This whole getting older thing sucks. Seriously. Sucks.
My hair used to be a lovely mahogany. Now it is a mix of drab brown, shocking white, brassy yellow and ugly. Last year I decided to quit coloring my hair, because the amount of white in my hair reached a point that when my roots grew in I looked like a skunk.
Brown Ends + White Roots = Skunk Stripe
Instead of just growing it out cold 'skunky', my colorist encouraged me to go lighter. "Embrace the Gray" she said. Mind you this was coming from a tall, thin,beautiful twenty-something blond with long beautiful hair.
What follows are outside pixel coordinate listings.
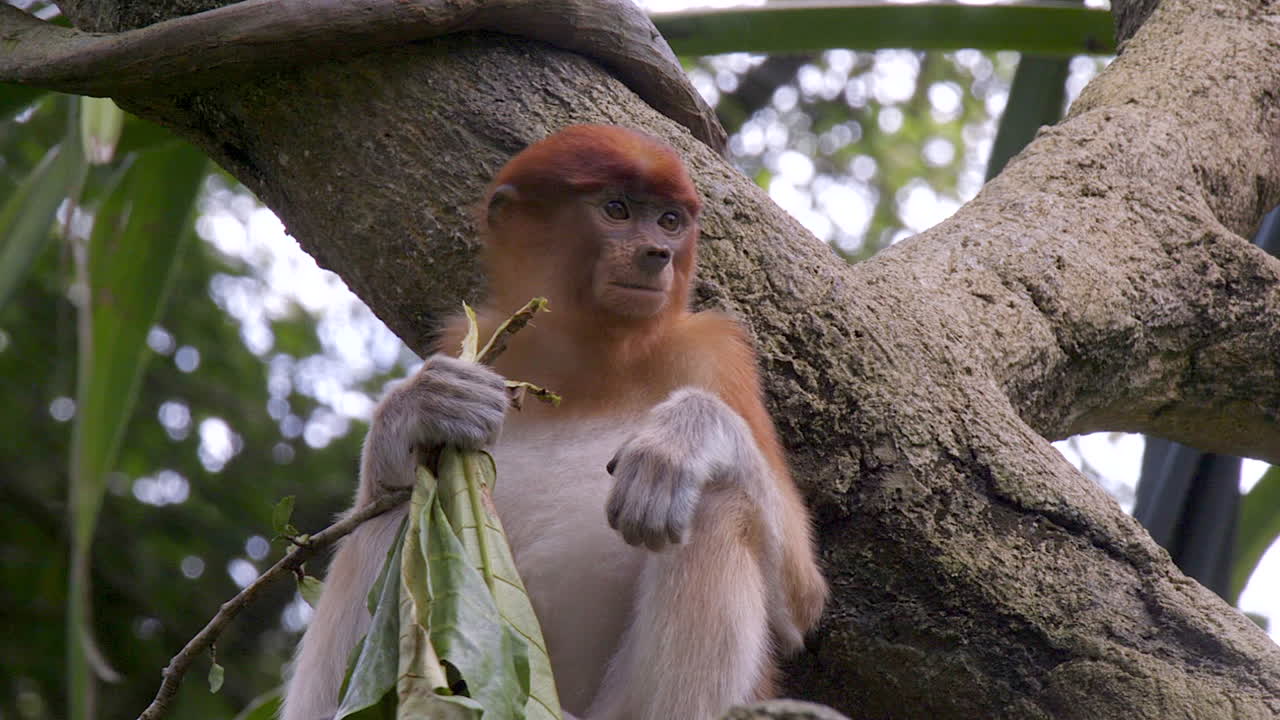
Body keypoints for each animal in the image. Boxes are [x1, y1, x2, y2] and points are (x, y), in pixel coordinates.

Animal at [282, 125, 827, 720]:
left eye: (669, 221)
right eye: (616, 209)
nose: (658, 255)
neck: (587, 364)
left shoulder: (714, 353)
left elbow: (800, 598)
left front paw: (678, 443)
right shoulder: (470, 337)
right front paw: (423, 405)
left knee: (718, 502)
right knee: (400, 514)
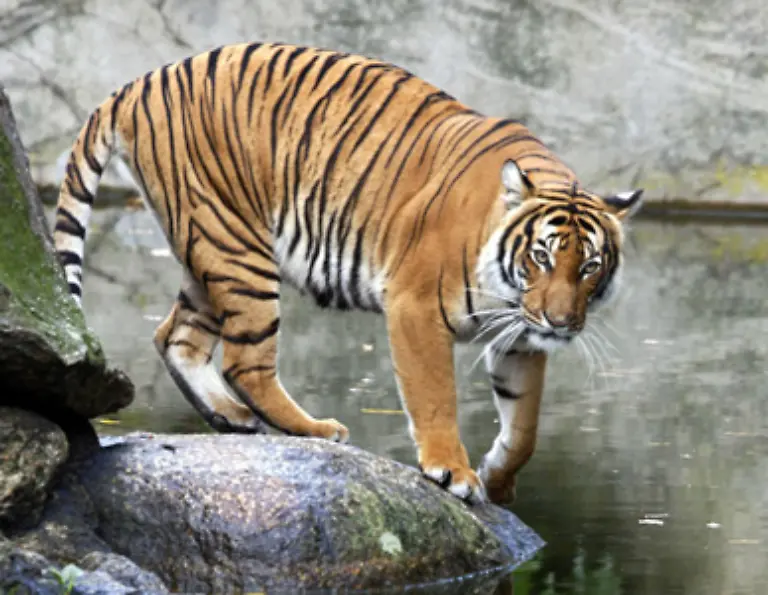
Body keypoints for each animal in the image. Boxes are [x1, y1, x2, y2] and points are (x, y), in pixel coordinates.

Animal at [53, 42, 643, 505]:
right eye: (542, 256)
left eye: (590, 267)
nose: (561, 322)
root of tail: (140, 83)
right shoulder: (415, 308)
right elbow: (436, 397)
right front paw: (453, 471)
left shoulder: (519, 336)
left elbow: (524, 427)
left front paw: (498, 480)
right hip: (239, 249)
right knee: (245, 361)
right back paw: (313, 428)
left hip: (209, 249)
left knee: (175, 336)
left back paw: (230, 418)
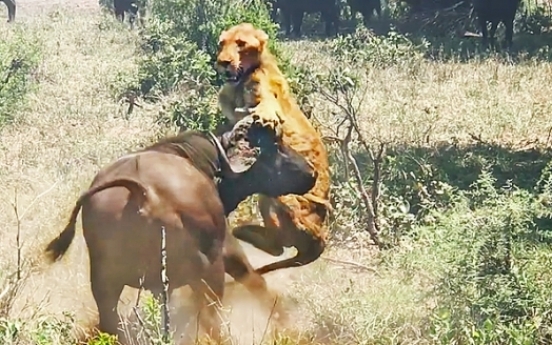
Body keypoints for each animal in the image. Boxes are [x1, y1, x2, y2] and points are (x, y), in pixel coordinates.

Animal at [45, 116, 316, 344]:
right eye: (276, 145)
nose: (311, 172)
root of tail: (144, 194)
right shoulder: (228, 250)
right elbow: (257, 283)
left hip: (106, 285)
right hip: (208, 272)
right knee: (212, 318)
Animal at [213, 22, 330, 274]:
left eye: (241, 43)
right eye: (222, 43)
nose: (223, 62)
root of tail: (322, 234)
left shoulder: (265, 97)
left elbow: (266, 110)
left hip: (280, 194)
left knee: (280, 245)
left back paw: (243, 231)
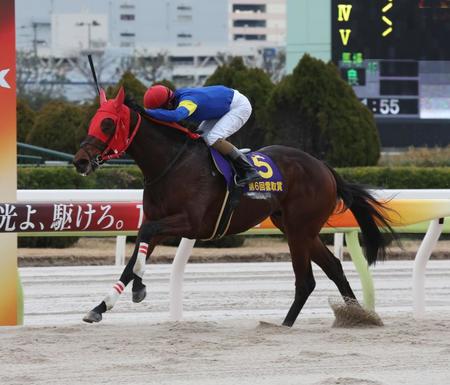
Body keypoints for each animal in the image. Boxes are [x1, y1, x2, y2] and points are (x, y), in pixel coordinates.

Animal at [74, 86, 394, 324]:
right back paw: (359, 317)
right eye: (93, 121)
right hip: (298, 228)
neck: (171, 164)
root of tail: (325, 168)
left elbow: (144, 237)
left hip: (300, 230)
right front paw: (101, 306)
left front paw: (139, 289)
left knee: (306, 281)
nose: (80, 161)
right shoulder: (159, 221)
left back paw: (285, 324)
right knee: (334, 268)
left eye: (107, 123)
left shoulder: (189, 222)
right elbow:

She recommended we highlight the areas of my hair that have the largest amount of white - in the whitest blond she could make.
I went from redhead to blond over night. I freaked out a smidge. Scared the hell out of myself in the mirror a few times until I accepted that my hair is hideous.
Now with the gray has come this kinky, curly, FRIZZ! What is up with that? (I won't mention anything about the kinky hairs that grow in unmentionable places). Really, what is this? Some kind of karmic joke?
I don't have bad hair days. I have bad hair YEARS! Now I get to face the rest of my life with frizzy, frumpy, white hair. Gee, thanks G_d.
We are rewarded for carrying and birthing our babies, furthering our species....by this? Just further proof that G_d is a man. Really. Think about it. What other explanation is there?
My doctor told me last year that I am in early onset menopause and it sucks the giant succubus. Combined with the gray hair I now have raging hormones from menopause hell.
This afternoon I went to Fido's with Cindy where we worked in the big field. She was on one end of the field. I was on the other.
We were holding the sheep for each other and trading outruns. Brynn was beautiful. Just beautiful. But when it was Beth's turn, things took a dramatic turn for the worse.
Every single lift, she left a sheep behind. Ever. Single. Time.
I tried to help her, but she was blowing me off.
I started fuming.
I blamed the damn sheep.
I blamed the grass.
I blamed Cindy's dog.
I blamed the sky.
I blamed Mercury in retrograde.
I blamed Beth for putting too much pressure in one spot.
Then I blamed me.
Then the reality hit me.
I couldnt actually SEE what was happening down the field. Because it was a big BLUR! Not only am I turning completely gray, I am fatter than I have been in my life and now I am going blind!
I walked out of the field. Stood at the gate for a few minutes and talked to myself. "None of this really matters", "Help my dog", "It is, what it is.", "In the big scheme of things this is a mere hiccup." All the self talk I have been learning over the past year - yeah, it didn't work.
I took big gasps of calming breaths. I thought I was calm...then turned around and tried to look at Cindy working her dog in the field...
...and I immediately burst into tears. Not just tears, mind you. Great big hulking sobs. I COULDN'T SEE THEM!
I am old, ugly, fat, and BLIND! *SOB* (Insert self pity here)
WTF? (insert self pity & anger)
Why was I crying? Seriously? Crying? GAH ! (insert RAGE)
I waddled up to the car, for some distance. (back to self pity)
When I calmed down I came back to the field, walked over to Brynn, stuffed my face into her neck and took a deep breath. She turned around and licked my forehead - then yanked away because I was blocking her view of the sheep..
One thing always puts things into perspective - looking into the eyes of a dog.
So, go to hell hormones. I got dogs that love me even if I am a blind white haired weeping bitch of death.